Kemal Kılıçdaroğlu'nun Cumhurbaşkanı Tayyip Erdoğan için "Zihinsel engelli" demesi, siyasetin de nezaketin de kurallarının ayak altına alınması anlamına geliyor.
Ama daha ötesi, ruhbilimcilerin ilgilenmeleri gereken bir durum da var ortada. Çünkü Kılıçdaroğlu "Engelliler Günü" için hazırlanan "İlle de Yaşamak" adlı belgeselin gösterimi sırasında yaptığı konuşmasında Cumhurbaşkanı Erdoğan için "Zihinsel engelli" demişti... Aslında engelliler için düzenlenen bir etkinlikte bu sözleri söylemesinin dilimizdeki tanımı "Densizlik" değil midir?

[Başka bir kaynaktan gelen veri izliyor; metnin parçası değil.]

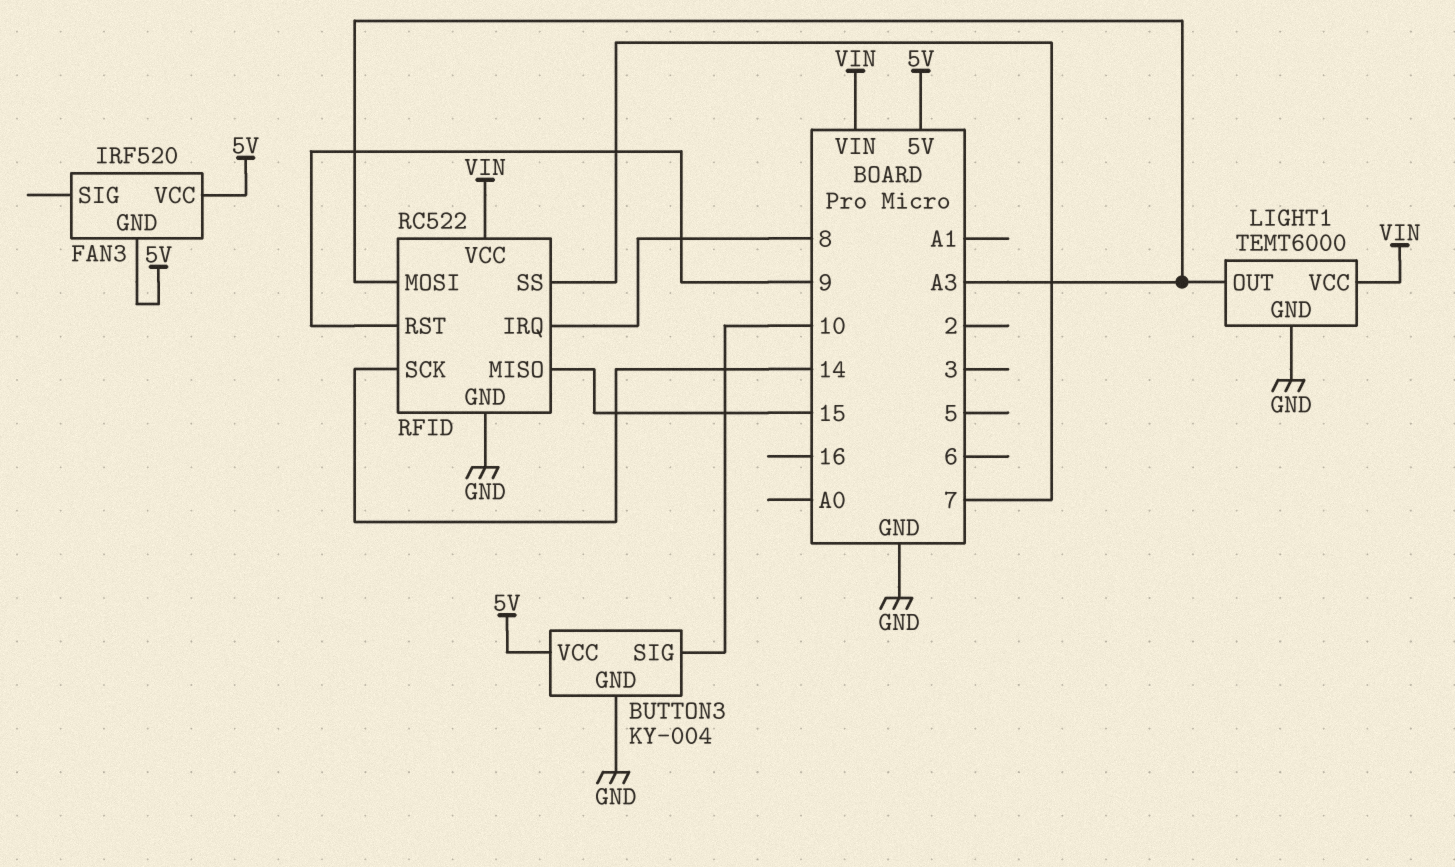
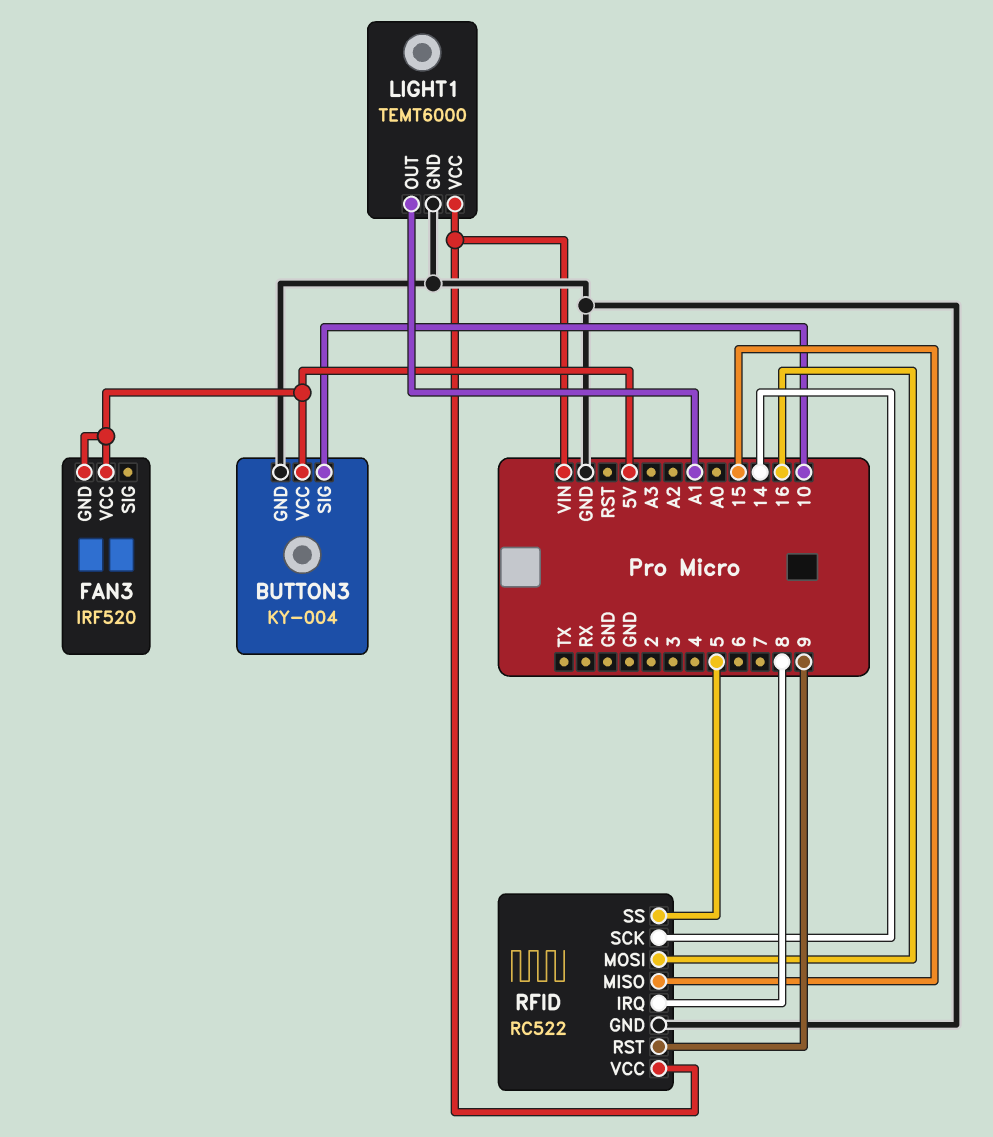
LIGHT1 pin OUT: A3 -> A1
RFID pin MOSI: A3 -> 16
RFID pin SS: 7 -> 5

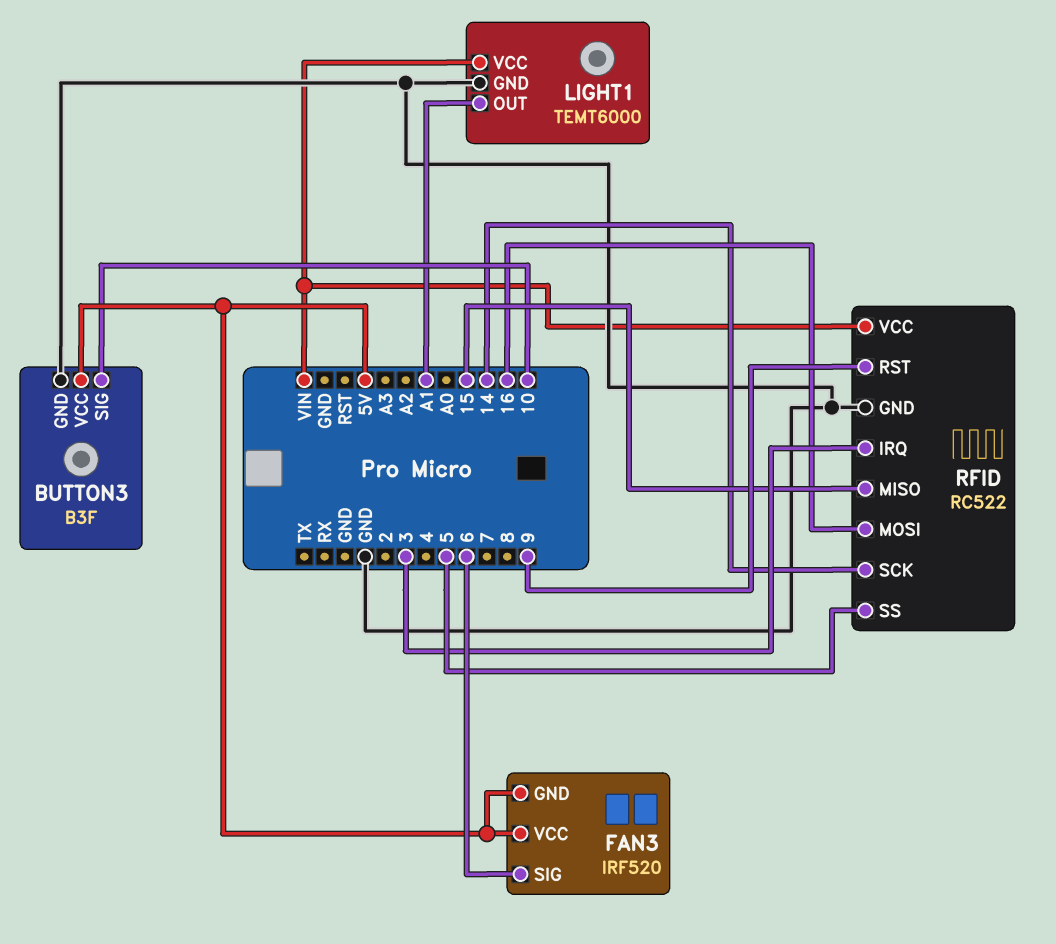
BUTTON3: KY-004 -> B3F
FAN3 pin SIG: none -> 6
RFID pin IRQ: 8 -> 3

Ne var ki tür durumlara çok da yabancı değiliz.
Hem paşa hem asker kaçağı
Rahmetli Turan Güneş 1950 seçim kampanyası döneminde Kandıra'da bir Demokrat Partilinin "İsmet Paşa asker kaçağıdır" diyerek konuştuğunu duyunca yanına gider... "Hem paşa diyorsun hem de asker kaçağı diyorsun, bir tutarsızlık yok mu bu sözlerinde" diye sorar.
Adam gülümser ve "Ne yapayım yani, İsmet Paşa'yı sevmiyorum... Bunu başka türlü nasıl anlatayım" cevabını verir.
Kılıçdaroğlu da galiba buna benzer bir ruh haleti içinde... Herhalde her ağzını açtığında bundan önceki seçim sonuçlarını hatırlıyor. Biliyor ki beyni dinamitten yapılmış olsa bile, bırakın bu beynin ürettiği düşüncelerin seçmenlerin beğenisini kazanmasını, bu beynin kafasındaki şapkayı havaya uçurabilecek kadar itme gücü yok... Sonunda aklını değil dilini kullanmayı yeğ tutuyor. Cumhurbaşkanına "Zihinsel engelli" deyiveriyor. Partisinin dağınıklığından MİT'i sorumlu tutuyor...
Beyin ve dil ilişkisi
Kısacası insanın beyni ile dili arasında ilgi çekici bir ilişki bulunduğu kesin. Demek ki insan vücudunda hem dile hem de beyne aynı anda yetecek kadar kan yok... Dili aşırı zorlayınca beyne giden kan azalıyor. Düşünülmeden söylenen sözler, bu sırada beynin devre dışı kaldığının kanıtı değil mi?
Kılıçdaroğlu gazete haberlerine takılmaktan öteye biraz da edebiyata ilgi duysaydı ne iyi olurdu... Mesela Edmond Rostand'ın "Cyrano"sunu okumuş olsaydı... Burnunun çarpıcı büyüklüğü ile bilinen Cyrano'ya kavga çıkartmak isteyen şımarık bir kont "Burnunuz ne kadar büyük" diyerek hakaret ettiğinde, Cyrano konta "Genç adam, ne yazık ki çok kısa konuştunuz. Oysa en azından yüz tane farklı şeyi farklı üslupta söyleyebilirdiniz" der. Sonra "Mesela benim bu kadar büyük burnum olsaydı kestirirdim veya su içerken burnunuz ıslanmıyor mu derdim" benzeri örnekler verir.
"Seçilme engelli" siyasetçilerin seçim kazananların zihinlerine öfkelendikleri günleri yaşamaktayız.